Taketo Okuda, tema do documentário “Um Samurai em São Paulo” – Foto: Hilton Ribeiro

Okuda chegou a ver o resultado final? Se sim, o que achou?

Sim. Ele já estava doente, e eu enviei para ele como presente de aniversário, quando ele fez 78 anos. Ele assistiu com a família, em casa. E me mandou uma mensagem me agradecendo e dizendo que tinha gostado muito.

Qual a maior lição que aprendeu com ele?

Aprendi muitas coisas, mas sobretudo a resiliência. Se não fosse por ela, o filme não existiria. Devo isso a ele.

Sendo este seu primeiro longa-metragem, qual o maior desafio que encontrou?

É difícil elencar o maior desafio, porque entendo que cada etapa foi desafiadora em si. Mas um dos muitos presentes que ganhei nesse caminho foi ter encontrado pessoas que trouxeram visões que se complementaram à minha, deixando cada uma um pedacinho da sua alma, que está impresso no filme.

Que conselho daria para as mulheres que querem trabalhar no cinema?

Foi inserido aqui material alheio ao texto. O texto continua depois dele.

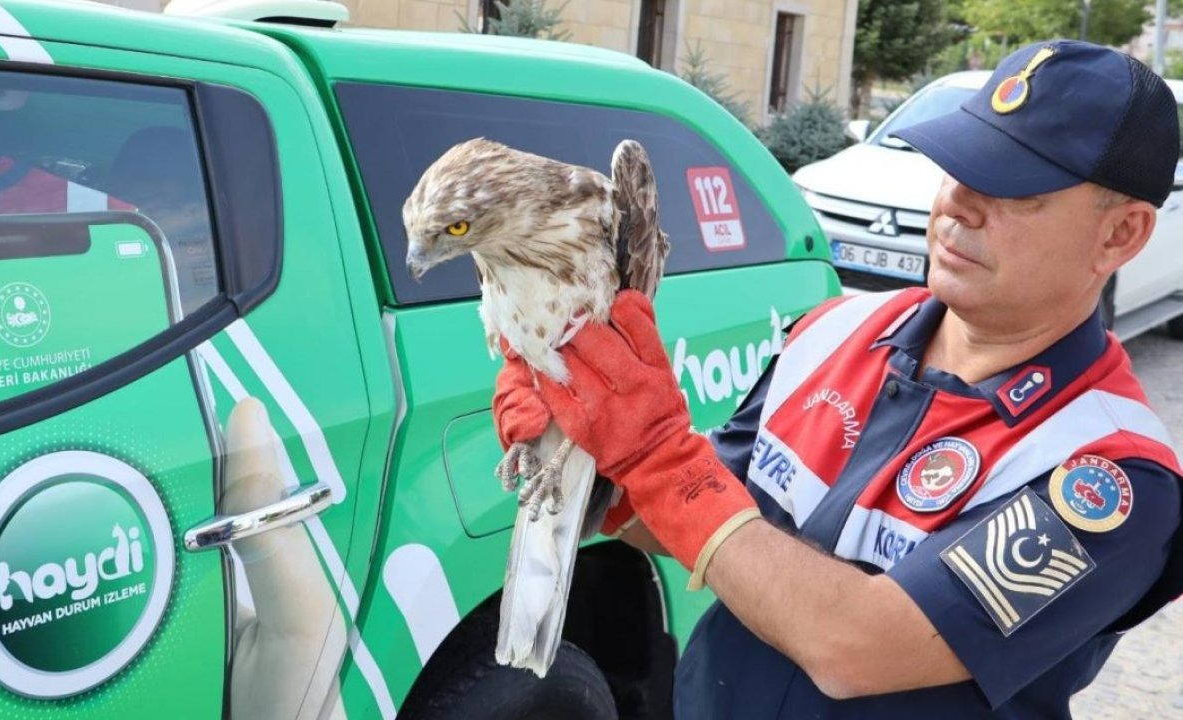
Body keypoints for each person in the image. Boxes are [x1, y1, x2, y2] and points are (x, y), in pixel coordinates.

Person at [492, 39, 1183, 718]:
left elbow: (856, 646)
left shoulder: (1109, 474)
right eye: (958, 167)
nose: (959, 205)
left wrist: (657, 457)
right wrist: (592, 466)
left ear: (1120, 235)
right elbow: (711, 522)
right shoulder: (834, 330)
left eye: (1015, 189)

Quando comecei a fazer este filme, minha filha mais velha tinha dois anos. Hoje ela está com 12, e tive mais uma filha, que hoje tem sete anos. Muita coisa aconteceu e conciliar as demandas foi um desafio imenso. Compreendi que essa é uma das principais razões porque há poucas mulheres na direção. Me deparei com olhares de descrença a todo momento. Meu conselho é que não se deixem intimidar e sigam a intuição. A delicadeza que as mulheres têm traz significado e profundidade às histórias, e o mundo está sedento por esse olhar.